[Collected data entries]
******

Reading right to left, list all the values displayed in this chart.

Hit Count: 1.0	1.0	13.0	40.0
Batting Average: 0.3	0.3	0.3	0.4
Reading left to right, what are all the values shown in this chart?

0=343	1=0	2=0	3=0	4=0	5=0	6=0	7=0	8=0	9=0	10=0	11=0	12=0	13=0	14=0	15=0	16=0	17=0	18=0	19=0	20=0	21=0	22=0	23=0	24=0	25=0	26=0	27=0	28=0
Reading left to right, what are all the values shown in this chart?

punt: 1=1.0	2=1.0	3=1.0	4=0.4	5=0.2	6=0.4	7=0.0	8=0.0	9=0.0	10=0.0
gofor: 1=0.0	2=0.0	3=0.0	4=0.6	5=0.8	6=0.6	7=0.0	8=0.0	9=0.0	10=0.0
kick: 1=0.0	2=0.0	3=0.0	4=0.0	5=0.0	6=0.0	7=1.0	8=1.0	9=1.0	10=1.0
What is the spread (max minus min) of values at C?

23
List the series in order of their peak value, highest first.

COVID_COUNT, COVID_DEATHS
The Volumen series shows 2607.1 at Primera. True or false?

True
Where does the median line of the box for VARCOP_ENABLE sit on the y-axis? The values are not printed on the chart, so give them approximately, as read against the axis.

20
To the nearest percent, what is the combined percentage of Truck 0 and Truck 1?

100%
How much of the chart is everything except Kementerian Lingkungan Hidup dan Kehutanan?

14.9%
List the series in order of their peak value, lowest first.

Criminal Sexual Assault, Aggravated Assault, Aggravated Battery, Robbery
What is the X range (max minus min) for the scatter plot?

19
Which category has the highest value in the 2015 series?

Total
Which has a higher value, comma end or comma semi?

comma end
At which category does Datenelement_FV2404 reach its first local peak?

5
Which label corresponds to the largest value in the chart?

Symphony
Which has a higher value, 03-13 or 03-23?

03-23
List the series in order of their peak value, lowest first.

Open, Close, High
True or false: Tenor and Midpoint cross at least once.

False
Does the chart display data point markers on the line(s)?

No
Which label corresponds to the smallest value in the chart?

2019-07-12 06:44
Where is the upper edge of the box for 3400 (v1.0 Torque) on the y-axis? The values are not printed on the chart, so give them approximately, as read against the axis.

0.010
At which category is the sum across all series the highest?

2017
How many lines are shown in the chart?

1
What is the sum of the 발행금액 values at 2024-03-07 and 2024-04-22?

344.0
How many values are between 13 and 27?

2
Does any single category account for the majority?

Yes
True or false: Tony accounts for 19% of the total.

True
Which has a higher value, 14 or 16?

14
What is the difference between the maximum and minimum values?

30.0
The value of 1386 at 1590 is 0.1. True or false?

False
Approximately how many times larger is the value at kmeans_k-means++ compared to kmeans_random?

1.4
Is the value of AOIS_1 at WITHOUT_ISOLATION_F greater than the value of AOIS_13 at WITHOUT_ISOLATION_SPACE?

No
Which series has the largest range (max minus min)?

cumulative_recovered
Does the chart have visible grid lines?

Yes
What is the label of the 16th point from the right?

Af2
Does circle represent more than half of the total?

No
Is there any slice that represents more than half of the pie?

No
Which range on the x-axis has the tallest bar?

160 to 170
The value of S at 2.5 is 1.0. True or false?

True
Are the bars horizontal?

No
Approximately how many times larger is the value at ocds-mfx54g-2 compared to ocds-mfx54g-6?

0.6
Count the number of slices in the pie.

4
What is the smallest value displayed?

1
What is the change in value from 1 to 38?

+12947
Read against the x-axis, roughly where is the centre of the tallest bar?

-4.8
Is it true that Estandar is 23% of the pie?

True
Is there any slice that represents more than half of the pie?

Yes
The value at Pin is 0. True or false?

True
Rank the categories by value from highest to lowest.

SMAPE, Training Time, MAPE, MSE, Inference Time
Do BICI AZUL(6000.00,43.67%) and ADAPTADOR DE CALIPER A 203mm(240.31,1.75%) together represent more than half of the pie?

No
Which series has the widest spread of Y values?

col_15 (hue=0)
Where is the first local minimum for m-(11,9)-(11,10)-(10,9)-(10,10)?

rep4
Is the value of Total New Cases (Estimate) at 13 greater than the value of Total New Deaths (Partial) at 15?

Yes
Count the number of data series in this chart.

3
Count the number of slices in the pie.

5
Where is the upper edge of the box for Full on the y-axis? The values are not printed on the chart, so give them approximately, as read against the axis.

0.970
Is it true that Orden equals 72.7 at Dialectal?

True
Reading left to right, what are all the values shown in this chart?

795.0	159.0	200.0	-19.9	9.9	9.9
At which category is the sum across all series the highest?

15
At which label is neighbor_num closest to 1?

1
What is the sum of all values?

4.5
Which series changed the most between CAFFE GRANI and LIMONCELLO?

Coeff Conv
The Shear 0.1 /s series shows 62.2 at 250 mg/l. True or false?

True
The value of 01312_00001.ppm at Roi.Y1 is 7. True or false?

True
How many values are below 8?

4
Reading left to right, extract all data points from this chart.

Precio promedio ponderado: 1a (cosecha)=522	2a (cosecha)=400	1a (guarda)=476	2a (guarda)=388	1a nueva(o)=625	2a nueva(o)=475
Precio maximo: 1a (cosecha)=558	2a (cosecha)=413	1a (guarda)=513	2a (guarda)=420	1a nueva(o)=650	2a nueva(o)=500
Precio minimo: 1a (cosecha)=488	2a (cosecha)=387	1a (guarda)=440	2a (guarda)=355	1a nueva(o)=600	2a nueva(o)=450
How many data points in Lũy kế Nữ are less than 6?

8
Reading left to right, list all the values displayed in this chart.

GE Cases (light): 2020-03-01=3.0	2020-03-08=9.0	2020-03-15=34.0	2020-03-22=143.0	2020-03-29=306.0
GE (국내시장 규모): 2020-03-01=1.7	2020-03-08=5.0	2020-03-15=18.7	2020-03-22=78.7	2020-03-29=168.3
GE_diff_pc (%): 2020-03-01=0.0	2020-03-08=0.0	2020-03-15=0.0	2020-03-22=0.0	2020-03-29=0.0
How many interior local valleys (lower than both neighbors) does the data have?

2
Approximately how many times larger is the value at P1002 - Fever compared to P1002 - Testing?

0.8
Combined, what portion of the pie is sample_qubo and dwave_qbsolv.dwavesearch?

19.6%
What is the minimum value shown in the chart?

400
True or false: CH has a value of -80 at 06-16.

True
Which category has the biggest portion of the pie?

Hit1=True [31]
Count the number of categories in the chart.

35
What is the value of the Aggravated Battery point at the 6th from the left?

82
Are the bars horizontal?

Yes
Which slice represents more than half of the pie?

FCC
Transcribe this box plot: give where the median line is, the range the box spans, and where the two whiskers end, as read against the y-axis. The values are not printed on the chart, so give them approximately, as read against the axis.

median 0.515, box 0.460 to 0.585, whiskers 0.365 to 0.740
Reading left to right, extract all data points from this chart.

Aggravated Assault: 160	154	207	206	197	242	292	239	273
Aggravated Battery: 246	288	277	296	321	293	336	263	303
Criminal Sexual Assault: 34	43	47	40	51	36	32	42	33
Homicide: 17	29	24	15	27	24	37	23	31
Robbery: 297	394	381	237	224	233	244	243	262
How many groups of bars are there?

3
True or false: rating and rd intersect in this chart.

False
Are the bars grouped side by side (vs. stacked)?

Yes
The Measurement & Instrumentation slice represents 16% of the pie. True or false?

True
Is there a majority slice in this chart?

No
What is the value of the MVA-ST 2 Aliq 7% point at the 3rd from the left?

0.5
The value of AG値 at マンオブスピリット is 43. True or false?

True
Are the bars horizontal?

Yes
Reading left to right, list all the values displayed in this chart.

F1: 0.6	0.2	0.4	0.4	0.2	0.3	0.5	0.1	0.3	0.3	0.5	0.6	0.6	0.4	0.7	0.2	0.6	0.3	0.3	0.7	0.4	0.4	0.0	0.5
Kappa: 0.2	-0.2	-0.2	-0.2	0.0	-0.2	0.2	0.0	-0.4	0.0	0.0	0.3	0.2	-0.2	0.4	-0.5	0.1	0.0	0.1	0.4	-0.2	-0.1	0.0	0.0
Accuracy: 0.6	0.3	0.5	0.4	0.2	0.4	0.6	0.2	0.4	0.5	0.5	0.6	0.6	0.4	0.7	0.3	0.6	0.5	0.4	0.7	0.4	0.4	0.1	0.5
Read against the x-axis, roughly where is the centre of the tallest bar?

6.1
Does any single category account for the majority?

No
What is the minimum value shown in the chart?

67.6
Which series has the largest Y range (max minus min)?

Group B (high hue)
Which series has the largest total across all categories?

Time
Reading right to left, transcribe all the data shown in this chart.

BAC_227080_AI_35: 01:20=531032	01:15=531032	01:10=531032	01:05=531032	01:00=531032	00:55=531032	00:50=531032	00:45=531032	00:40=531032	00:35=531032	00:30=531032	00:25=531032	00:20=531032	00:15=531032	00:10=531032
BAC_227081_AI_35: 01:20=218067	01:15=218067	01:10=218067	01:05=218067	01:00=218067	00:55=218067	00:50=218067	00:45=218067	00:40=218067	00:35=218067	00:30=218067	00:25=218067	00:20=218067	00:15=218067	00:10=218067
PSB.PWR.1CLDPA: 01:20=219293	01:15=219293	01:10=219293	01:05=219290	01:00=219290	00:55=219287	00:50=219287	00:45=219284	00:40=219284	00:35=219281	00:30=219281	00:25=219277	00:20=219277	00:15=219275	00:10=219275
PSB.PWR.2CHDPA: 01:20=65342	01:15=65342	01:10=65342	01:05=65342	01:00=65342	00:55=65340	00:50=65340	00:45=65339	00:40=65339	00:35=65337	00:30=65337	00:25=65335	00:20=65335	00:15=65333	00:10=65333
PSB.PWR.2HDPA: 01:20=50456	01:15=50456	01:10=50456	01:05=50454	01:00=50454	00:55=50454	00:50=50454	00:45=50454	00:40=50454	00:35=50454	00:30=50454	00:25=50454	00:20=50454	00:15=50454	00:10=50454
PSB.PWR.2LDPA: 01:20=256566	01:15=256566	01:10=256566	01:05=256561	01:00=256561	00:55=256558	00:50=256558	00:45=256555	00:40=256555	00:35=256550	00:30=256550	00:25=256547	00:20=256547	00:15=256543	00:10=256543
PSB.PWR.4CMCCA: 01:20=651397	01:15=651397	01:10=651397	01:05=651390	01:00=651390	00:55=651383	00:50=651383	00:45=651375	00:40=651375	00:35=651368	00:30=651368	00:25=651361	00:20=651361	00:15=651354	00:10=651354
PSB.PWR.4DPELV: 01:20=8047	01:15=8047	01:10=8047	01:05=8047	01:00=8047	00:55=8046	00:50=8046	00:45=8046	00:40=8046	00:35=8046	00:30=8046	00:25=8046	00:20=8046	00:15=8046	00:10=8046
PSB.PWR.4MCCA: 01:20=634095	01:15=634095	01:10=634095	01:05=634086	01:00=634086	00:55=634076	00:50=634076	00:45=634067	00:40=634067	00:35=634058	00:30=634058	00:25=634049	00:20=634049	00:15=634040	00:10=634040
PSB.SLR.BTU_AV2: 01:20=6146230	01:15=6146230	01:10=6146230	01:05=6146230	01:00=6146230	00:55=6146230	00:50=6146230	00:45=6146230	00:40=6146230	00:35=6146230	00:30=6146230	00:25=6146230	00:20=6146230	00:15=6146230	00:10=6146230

******

WHAT YOU NEED TO DO: Please copy out the material word for word, starting at its first line and ending with the line that contains "The Volumen series", with both of those lines included.

ANSWER FOR THE TASK:
Reading right to left, list all the values displayed in this chart.

Hit Count: 1.0	1.0	13.0	40.0
Batting Average: 0.3	0.3	0.3	0.4
Reading left to right, what are all the values shown in this chart?

0=343	1=0	2=0	3=0	4=0	5=0	6=0	7=0	8=0	9=0	10=0	11=0	12=0	13=0	14=0	15=0	16=0	17=0	18=0	19=0	20=0	21=0	22=0	23=0	24=0	25=0	26=0	27=0	28=0
Reading left to right, what are all the values shown in this chart?

punt: 1=1.0	2=1.0	3=1.0	4=0.4	5=0.2	6=0.4	7=0.0	8=0.0	9=0.0	10=0.0
gofor: 1=0.0	2=0.0	3=0.0	4=0.6	5=0.8	6=0.6	7=0.0	8=0.0	9=0.0	10=0.0
kick: 1=0.0	2=0.0	3=0.0	4=0.0	5=0.0	6=0.0	7=1.0	8=1.0	9=1.0	10=1.0
What is the spread (max minus min) of values at C?

23
List the series in order of their peak value, highest first.

COVID_COUNT, COVID_DEATHS
The Volumen series shows 2607.1 at Primera. True or false?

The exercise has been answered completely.